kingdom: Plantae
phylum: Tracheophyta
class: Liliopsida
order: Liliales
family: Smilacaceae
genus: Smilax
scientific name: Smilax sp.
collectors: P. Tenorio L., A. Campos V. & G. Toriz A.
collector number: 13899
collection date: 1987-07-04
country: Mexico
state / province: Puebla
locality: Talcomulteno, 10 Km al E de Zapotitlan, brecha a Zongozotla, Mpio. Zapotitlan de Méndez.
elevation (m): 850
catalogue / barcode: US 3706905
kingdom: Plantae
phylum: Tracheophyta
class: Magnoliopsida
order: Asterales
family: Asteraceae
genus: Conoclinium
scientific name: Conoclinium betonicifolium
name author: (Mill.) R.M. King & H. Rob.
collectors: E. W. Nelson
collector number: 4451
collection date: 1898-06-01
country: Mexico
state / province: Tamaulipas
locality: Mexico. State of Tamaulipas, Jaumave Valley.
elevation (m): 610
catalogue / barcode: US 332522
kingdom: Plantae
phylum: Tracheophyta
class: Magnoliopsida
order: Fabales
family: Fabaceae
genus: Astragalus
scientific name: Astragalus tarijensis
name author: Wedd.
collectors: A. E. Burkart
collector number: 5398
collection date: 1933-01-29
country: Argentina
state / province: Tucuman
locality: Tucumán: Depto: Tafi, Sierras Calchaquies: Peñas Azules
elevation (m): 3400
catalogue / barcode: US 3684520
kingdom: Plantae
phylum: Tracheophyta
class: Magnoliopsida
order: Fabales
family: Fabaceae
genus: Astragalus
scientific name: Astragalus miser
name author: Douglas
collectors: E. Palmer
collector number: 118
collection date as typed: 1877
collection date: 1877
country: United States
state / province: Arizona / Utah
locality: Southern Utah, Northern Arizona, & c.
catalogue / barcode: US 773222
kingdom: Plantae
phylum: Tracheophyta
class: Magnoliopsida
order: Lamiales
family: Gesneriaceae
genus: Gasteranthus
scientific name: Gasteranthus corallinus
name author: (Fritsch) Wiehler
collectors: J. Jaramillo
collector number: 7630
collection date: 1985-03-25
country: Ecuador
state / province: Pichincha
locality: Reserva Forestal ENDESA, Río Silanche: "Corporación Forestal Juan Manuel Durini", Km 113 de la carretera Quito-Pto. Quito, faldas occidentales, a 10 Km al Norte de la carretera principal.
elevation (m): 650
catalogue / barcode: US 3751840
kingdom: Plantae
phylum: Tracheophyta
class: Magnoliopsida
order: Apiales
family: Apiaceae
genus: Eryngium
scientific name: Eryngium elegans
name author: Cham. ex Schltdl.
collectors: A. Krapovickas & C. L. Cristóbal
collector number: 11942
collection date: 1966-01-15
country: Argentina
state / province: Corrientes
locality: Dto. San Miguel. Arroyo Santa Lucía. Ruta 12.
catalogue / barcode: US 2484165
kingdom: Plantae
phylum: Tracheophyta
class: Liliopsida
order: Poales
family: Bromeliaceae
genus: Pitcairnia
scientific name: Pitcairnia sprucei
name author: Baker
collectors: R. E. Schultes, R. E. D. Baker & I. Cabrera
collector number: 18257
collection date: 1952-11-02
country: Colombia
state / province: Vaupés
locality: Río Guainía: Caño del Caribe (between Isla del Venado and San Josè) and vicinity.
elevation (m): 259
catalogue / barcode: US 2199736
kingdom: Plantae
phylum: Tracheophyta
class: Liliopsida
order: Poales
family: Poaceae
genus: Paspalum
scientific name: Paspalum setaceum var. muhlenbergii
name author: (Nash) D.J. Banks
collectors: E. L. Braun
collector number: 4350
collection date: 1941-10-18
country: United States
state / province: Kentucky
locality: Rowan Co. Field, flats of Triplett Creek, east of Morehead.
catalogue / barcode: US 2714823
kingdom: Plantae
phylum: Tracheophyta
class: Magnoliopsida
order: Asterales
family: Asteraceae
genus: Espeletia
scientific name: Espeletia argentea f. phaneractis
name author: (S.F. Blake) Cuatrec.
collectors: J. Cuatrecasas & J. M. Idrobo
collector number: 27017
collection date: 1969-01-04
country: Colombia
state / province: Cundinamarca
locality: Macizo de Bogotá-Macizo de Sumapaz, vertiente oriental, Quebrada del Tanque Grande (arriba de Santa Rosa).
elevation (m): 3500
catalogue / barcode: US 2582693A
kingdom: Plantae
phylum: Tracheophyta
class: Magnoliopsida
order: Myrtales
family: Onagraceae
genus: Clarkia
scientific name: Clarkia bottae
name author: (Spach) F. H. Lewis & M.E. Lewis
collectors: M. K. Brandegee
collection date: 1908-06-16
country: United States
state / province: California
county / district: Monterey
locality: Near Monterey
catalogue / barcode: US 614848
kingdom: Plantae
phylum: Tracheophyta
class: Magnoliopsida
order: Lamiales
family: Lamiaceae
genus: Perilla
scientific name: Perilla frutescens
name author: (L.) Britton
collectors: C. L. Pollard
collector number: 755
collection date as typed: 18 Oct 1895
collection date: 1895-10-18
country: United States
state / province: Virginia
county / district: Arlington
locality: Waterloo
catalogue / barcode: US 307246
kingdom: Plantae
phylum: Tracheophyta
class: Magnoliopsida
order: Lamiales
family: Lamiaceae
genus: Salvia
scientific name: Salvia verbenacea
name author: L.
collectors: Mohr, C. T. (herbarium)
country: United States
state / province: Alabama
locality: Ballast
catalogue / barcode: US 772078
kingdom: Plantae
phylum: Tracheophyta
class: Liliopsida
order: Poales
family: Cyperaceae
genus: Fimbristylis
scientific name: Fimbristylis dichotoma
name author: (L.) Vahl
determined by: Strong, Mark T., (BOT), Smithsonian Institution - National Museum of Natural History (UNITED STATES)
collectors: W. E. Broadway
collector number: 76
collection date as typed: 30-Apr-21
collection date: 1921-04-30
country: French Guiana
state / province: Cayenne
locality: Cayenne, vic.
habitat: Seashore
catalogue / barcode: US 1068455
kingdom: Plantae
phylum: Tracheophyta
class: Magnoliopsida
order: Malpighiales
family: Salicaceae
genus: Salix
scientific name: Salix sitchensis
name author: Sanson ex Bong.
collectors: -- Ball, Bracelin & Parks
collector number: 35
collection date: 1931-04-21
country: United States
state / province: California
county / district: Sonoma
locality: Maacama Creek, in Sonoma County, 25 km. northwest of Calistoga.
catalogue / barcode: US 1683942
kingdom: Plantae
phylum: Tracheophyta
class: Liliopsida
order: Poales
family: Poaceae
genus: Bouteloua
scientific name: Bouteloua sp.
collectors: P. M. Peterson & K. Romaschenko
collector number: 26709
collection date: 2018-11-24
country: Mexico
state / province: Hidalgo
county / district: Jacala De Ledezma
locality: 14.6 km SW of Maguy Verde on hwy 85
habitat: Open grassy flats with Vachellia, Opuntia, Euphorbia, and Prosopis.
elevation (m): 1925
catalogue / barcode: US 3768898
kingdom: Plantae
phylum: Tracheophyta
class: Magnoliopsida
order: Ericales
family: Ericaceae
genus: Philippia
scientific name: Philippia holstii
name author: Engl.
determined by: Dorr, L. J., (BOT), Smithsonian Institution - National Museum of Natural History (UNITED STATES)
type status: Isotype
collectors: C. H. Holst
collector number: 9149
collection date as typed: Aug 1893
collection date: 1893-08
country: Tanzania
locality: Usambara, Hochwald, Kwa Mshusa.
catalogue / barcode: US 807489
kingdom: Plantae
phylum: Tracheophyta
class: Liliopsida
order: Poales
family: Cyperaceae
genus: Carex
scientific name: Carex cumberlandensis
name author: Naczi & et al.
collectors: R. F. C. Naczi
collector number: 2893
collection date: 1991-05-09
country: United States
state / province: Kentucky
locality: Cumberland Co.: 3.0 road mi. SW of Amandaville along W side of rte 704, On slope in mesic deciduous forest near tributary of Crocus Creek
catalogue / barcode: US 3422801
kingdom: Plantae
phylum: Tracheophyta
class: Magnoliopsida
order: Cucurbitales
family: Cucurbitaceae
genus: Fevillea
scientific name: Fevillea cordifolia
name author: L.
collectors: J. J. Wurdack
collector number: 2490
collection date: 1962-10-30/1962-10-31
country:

....................

THE REQUEST: Retype the part of the entries that opens with the line containing "state / province: Alabama" and closes with the line containing "order: Ericales", both of those lines included.

CORRECT RESPONSE:
state / province: Alabama
locality: Ballast
catalogue / barcode: US 772078
kingdom: Plantae
phylum: Tracheophyta
class: Liliopsida
order: Poales
family: Cyperaceae
genus: Fimbristylis
scientific name: Fimbristylis dichotoma
name author: (L.) Vahl
determined by: Strong, Mark T., (BOT), Smithsonian Institution - National Museum of Natural History (UNITED STATES)
collectors: W. E. Broadway
collector number: 76
collection date as typed: 30-Apr-21
collection date: 1921-04-30
country: French Guiana
state / province: Cayenne
locality: Cayenne, vic.
habitat: Seashore
catalogue / barcode: US 1068455
kingdom: Plantae
phylum: Tracheophyta
class: Magnoliopsida
order: Malpighiales
family: Salicaceae
genus: Salix
scientific name: Salix sitchensis
name author: Sanson ex Bong.
collectors: -- Ball, Bracelin & Parks
collector number: 35
collection date: 1931-04-21
country: United States
state / province: California
county / district: Sonoma
locality: Maacama Creek, in Sonoma County, 25 km. northwest of Calistoga.
catalogue / barcode: US 1683942
kingdom: Plantae
phylum: Tracheophyta
class: Liliopsida
order: Poales
family: Poaceae
genus: Bouteloua
scientific name: Bouteloua sp.
collectors: P. M. Peterson & K. Romaschenko
collector number: 26709
collection date: 2018-11-24
country: Mexico
state / province: Hidalgo
county / district: Jacala De Ledezma
locality: 14.6 km SW of Maguy Verde on hwy 85
habitat: Open grassy flats with Vachellia, Opuntia, Euphorbia, and Prosopis.
elevation (m): 1925
catalogue / barcode: US 3768898
kingdom: Plantae
phylum: Tracheophyta
class: Magnoliopsida
order: Ericales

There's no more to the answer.